### Challenge A
Return, word for word, the part of the post on VIV's lighting projects between "VIV was appointed" and "the VIV solution.", inclusive.

### Reading passage
[Begin]

Collaboration with CSIRO for the design and development of energy efficient light
[ Source: https://www.csiro.au/en/Research/MF...onment/Coatings-and-surfaces/Fast-and-Furious ]

A few examples:

Woolworths

Woolworths has quadrupled capital investment since last year in cutting energy usage and improving energy efficiency
The Woolworth's Larapinta Regional Distribution Centre located in Brisbane was upgraded by VIV
Despite the increased number of light points, the lights were able to achieve 74% energy saving compared to the previous design
After occupancy control sensing was incorporated, energy savings increased to 94%
[ Source: http://www.vividindustrial.com/wp-content/uploads/2017/01/Vivid-CS-WW-Larapinta-web.pdf ]

Coca Cola Amatil

VIV was appointed as a preferred supplier by Coca Cola Amatil on 27 April 2017, following extensive efforts from both organisations proving the long term benefits of the VIV solution.






Honeywell






Honeywell (Market Cap ~$100 billion) & VIV sealed a 'major tech deal' for smart lighting on 20 June 2017
The MoU was entered into after a successful jaunt between the two companies supplied integrated solutions to complete Northern NSW Health and RMIT projects.

NewCO2Fuels

VIV owns 33% of "NewCO2Fuels" an Israeli start-up company that can profitably convert CO2 into fuel
A global CEO has been successfully selected in the US to expedite the commercialisation phase
NCF previously won a World Technology Network award for Energy, joining a list of past winners including Apple, Google, IBM, and Tesla.
NewCO2Fuels was named by the Australian Government as a future fuel in its Alternative Liquid Fuel Technology Assessment report
[ For more: http://www.newco2fuels.co.il/ ]

Board & Management:

*Chairman Charles Macek* has an executive career spanning over 30 years in financial services. He was an Independent Director with Telstra from 2001 - 2009, and Wesfarmers from 2001 - 2014.

*Chief Technology Officer Urbain du Plessis* has worked on lighting for several Olympic venues. Urbain has also designed & brought to market over 1000 products for multiple brands, in several countries, earning many awards and establishing new benchmarks in energy efficiency. He created and managed a new global business unit servicing the mining and heavy industrial sectors for Hella, as well as creating the performance specifications enabling F1 Grand Prix night racing.

*Head of Business Development and Strategy Sam Redmond* is an Aerospace Engineer has 15+ years of technical, commercial and advisory experience, across the aerospace, automotive, government and NGO sectors including work with Airbus, Boeing, GM Holden, Lockheed Martin and Northrop Grumman.

VIV are also presenting at the National Energy Efficiency Conference in 2 weeks which should help boost the share price.

[End]

### Provided information
[Begin]

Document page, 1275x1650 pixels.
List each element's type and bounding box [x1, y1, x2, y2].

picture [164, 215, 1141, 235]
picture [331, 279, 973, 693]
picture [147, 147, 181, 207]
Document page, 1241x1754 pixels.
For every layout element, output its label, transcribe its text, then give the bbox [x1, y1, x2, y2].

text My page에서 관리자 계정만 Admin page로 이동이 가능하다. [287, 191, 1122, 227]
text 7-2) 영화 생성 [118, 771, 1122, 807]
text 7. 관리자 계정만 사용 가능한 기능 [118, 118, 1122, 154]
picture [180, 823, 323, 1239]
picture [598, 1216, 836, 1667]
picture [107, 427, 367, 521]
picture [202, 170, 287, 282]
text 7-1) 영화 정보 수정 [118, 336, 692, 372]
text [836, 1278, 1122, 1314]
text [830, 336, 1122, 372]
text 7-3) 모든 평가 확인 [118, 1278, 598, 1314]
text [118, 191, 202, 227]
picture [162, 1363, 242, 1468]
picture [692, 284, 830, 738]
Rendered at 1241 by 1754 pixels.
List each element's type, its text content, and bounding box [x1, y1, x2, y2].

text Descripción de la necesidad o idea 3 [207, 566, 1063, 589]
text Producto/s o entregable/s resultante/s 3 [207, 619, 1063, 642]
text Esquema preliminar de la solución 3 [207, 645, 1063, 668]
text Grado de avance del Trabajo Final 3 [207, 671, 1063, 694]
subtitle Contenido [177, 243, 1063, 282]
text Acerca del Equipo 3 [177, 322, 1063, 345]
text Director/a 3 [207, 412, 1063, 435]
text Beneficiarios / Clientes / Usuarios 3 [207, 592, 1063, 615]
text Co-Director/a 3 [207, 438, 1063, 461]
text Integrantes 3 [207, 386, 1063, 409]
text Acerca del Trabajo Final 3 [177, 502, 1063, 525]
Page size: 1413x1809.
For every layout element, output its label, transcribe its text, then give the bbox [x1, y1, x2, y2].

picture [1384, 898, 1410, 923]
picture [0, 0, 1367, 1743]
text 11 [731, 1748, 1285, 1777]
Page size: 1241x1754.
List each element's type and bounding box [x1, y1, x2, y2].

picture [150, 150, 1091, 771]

[End]

### Challenge B
Reproduce the records between their start and the line holding "picture [147, 147, 181, 207]", inclusive, with "bounding box" changed to "enclosing box" and nothing else altered. Give only those lines.

### Full output A
VIV was appointed as a preferred supplier by Coca Cola Amatil on 27 April 2017, following extensive efforts from both organisations proving the long term benefits of the VIV solution.

### Full output B
Document page, 1275x1650 pixels.
List each element's type and enclosing box [x1, y1, x2, y2].

picture [164, 215, 1141, 235]
picture [331, 279, 973, 693]
picture [147, 147, 181, 207]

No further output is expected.